You had better grab the H K at trick one, but then what? To succeed you really have to violate two important principles of card-play technique. On the H K you must throw a good diamond — I guess you could call this a “valuable discard.” Next you must use dummy’s precious entry to take a losing club finesse instead of a winning spade finesse.

Assume West takes your C Q with the king (optionally, you could finesse the 10, or win the C A and lead the queen or 10) and he returns a heart (best) which you ruff. Next cash a diamond (optional) and the C A, then lead the C 10 to blot out East’s nine and establish your C 6. Assume West covers and you ruff in dummy.

Could this be the time to take the spade finesse? No! Not yet! You are dead meat if you lead a spade. Lead a diamond from dummy; assume East ruffs and returns another heart which you ruff to leave this position:

S 6 5
H 4
D 5 4
C
S J 10
H A
D 9
C 5
[W - E]S K 9 8
H Q J
D
C
S A Q
H
D K Q
C 6

Lead the good C 6 and discard dummy’s last heart. If East ruffs he must give you the rest of the tricks, either with a spade return or a heart allowing you to reach dummy to finesse spades and claim. If East instead throws a heart, simply lead a diamond to reach the same conclusion.
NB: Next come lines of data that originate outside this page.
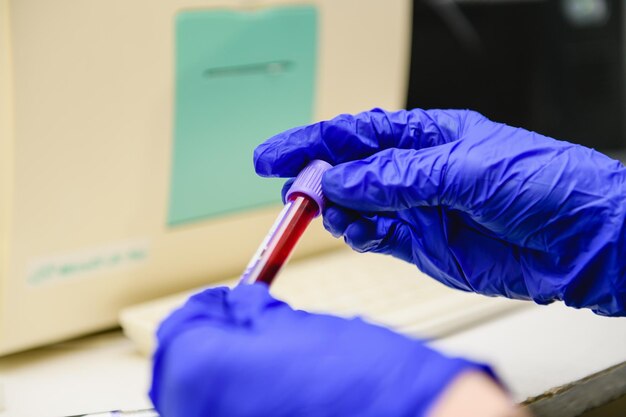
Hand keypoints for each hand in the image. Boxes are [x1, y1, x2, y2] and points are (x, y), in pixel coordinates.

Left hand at [149, 284, 496, 416]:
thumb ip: (252, 314)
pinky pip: (224, 416)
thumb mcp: (299, 325)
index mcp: (203, 373)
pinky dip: (237, 400)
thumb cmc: (369, 381)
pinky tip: (271, 390)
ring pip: (199, 400)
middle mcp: (200, 414)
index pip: (181, 329)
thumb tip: (236, 307)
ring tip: (263, 356)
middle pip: (181, 371)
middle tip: (245, 323)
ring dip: (221, 374)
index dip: (208, 307)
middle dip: (209, 341)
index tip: (228, 300)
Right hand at [254, 109, 625, 315]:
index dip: (310, 142)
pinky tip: (351, 232)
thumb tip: (342, 179)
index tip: (274, 155)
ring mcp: (417, 208)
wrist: (579, 241)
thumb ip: (398, 177)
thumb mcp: (464, 170)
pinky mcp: (421, 243)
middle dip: (316, 179)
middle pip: (349, 171)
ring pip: (356, 206)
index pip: (356, 133)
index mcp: (427, 137)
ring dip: (335, 211)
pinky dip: (356, 235)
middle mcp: (417, 171)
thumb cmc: (541, 184)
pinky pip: (374, 236)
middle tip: (294, 193)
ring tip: (328, 215)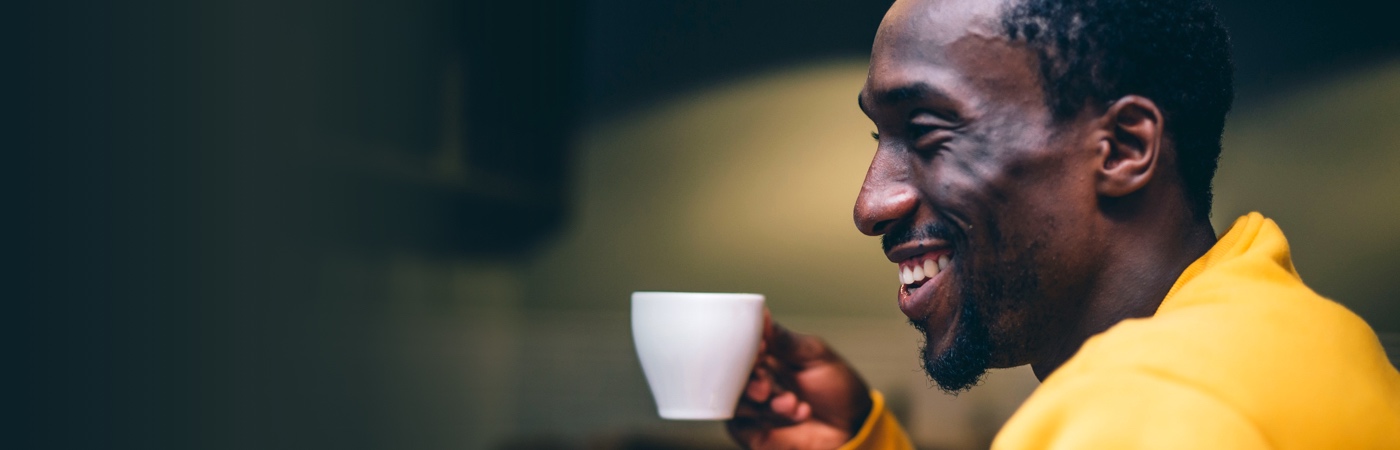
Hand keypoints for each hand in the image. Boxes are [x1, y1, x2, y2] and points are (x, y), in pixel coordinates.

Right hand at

The essence of the play was to get rid of one of dummy’s hearts so the defenders could not tap your hand three times. This could only be done by preserving all your clubs and building the slow trick.

Trap: If a diamond is cashed before you give West a club trick, the defenders can prevail. West returns a diamond and East discards a club, which effectively locks declarer out of dummy, and East eventually will win three trump tricks.